── ФРАГМЕНТ ТЕКСТА ──

Герой или разбойник. Марионетка в руках судьбы. Миллионы случайностей

Все армии Европы, говорит Толстой, были составлены сверхестественной силой так, что каждый участник этой армии, от верховного командира до барабанщика одинаково были необходимы и имели одинаковое значение. Если бы барабанщик отказался итти на службу и достаточное количество солдат вместе с ним отказались бы отправиться за тридевять земель убивать незнакомых им и ни в чем неповинных крестьян, чтобы после самим погибнуть от голода и холода, Наполеона не провозгласили бы великим героем, а считали бы разбойником, и его ожидала бы судьба разбойника. Но потому, что провидение все вело к тому, что люди со всех концов Европы, заинтересованные в жизни чужих им людей, оставляли свои дома и с огромными лишениями для себя отправлялись разорять чужие дома и проливать кровь незнакомых людей, их действие приписывается историками особенному таланту вождя, умевшего собрать всю эту разношерстную толпу. Но разве это явление не было завершением целого ряда других явлений, скрытых от людских глаз? — Назвать причиной последнее событие и упустить из виду предшествующее, все равно, что сказать, что служит причиной падения горы последний удар кирки и лопаты, а не предшествующая работа, которая велась долгое время.

Что в действительности происходит на поле военных действий? — Командир дает сигнал для начала сражения, но ведь началось сражение, — потенциально, — давно, началось оно вследствие целого ряда причин, предшествующих во времени и пространстве.

Помимо того, мы обыкновенно обращаем внимание на тот приказ, который выполнен, между тем как про многочисленные распоряжения, которые не выполняются, мы забываем или не знаем их. Тот приказ, который выполняется и чреват событиями, записывается историками и отмечается ими, как причина событий, остальные же не входят в задачи историка и для определенного события как бы не имеют значения. Но ведь мелкие происшествия так же важны для определенного события, как и крупные. Все входит туда, предопределяя результаты. Почему же выполняются одни распоряжения полководца, а не другие? — Очевидно, что все, что совпадает с волей народа, выполняется, а остальное, как ненужное, отпадает. Вот это отношение командира к тем, кем он командует, и составляет то, что называется силой. Из этого видно, что не вождь тут имеет значение, а весь народ, чья воля предопределяет событие, народ же становится с вождем в определенные отношения, а командир есть только частица огромной народной силы, как барабанщик, — скажем, но он отнюдь не стоит во главе события.

Почему же приказы командира приводятся в исполнение? Толстой отрицает это предположение, говоря, что только некоторые приказы исполняются и что, если определенное действие вытекает из предыдущих действий, направленных к войне, начальники начинают давать письменные и устные распоряжения, и так как из всех распоряжений что-нибудь да должно быть выполнено, то приказ, который выполняется, приписывается воле командира, остальные же как будто не от него исходят или они в расчет не принимаются. Когда же настает время для мирных переговоров, дипломаты начинают говорить и писать о мире, и они также, в свою очередь, провозглашаются героями мира. Кто же такие великие люди? — «В исторических событиях так называемые великие люди суть ярлыки, дающие наименование событию, которые так же, как ярлыки, менее всего имеют связи с самым событием.

───

ЗАДАНИЕ 1:
Можете обновить часть текста о Толстом, начиная с «Почему же приказы» и до «с самым событием.», заменив «дипломаты» на «посланники»?

── ИСХОДНЫЕ ЗАПИСИ ──

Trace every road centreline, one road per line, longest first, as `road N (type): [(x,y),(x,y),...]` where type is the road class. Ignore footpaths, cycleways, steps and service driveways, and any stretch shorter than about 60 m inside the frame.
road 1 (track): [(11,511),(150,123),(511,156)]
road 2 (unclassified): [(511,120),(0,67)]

───
── ИСХОДНЫЕ ЗАПИСИ ──

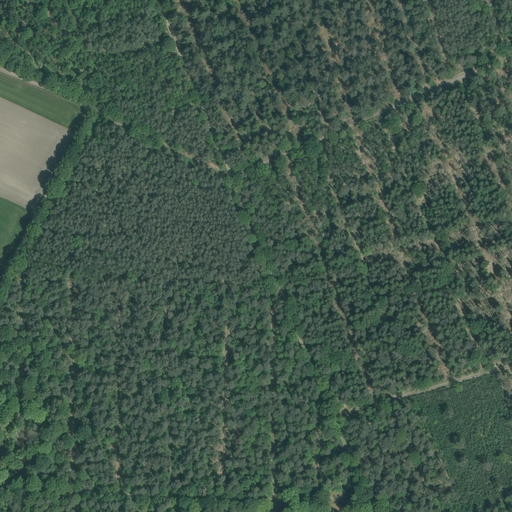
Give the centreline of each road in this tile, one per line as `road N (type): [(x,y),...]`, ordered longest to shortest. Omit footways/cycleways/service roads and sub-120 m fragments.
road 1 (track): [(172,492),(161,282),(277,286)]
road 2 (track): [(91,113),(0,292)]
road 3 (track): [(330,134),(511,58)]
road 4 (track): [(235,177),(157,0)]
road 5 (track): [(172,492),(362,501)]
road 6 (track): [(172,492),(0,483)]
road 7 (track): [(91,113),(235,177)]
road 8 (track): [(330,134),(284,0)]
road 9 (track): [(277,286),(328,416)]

───

ЗАДАНИЕ 2:
Можете переписать без изменений строки записей, начиная со строки с «Trace every road» и до строки с «road 2 (unclassified): [(511,120),(0,67)]» включительно?

ОТВЕТ 1:
Почему же приказы командира приводятся в исполнение? Толстой отрицает это предположение, говоря, что только некоторые приказы исполняются и что, если определенное действие вытекает из предыдущих действий, направленных к войне, начальники начинают давать письменные и устные распоряжения, и так как из всех распоряжений что-нибудь да должно быть выполнено, то приказ, который выполняется, приписывается воле командира, остальные же как будто не от него исходят или они в расчет не принимаются. Когда же настает время для мирных переговоров, посланники начинают говорить и писать о мире, и они также, в свою очередь, провозглашаются героями мира. Кто же такие великие люди? — «В исторических событиях так называемые великие люди суть ярлыки, дающие наименование событию, которые так же, как ярлыки, менее всего имеют связи с самым событием.

ОТВЕТ 2:
Trace every road centreline, one road per line, longest first, as `road N (type): [(x,y),(x,y),...]` where type is the road class. Ignore footpaths, cycleways, steps and service driveways, and any stretch shorter than about 60 m inside the frame.
road 1 (track): [(11,511),(150,123),(511,156)]
road 2 (unclassified): [(511,120),(0,67)]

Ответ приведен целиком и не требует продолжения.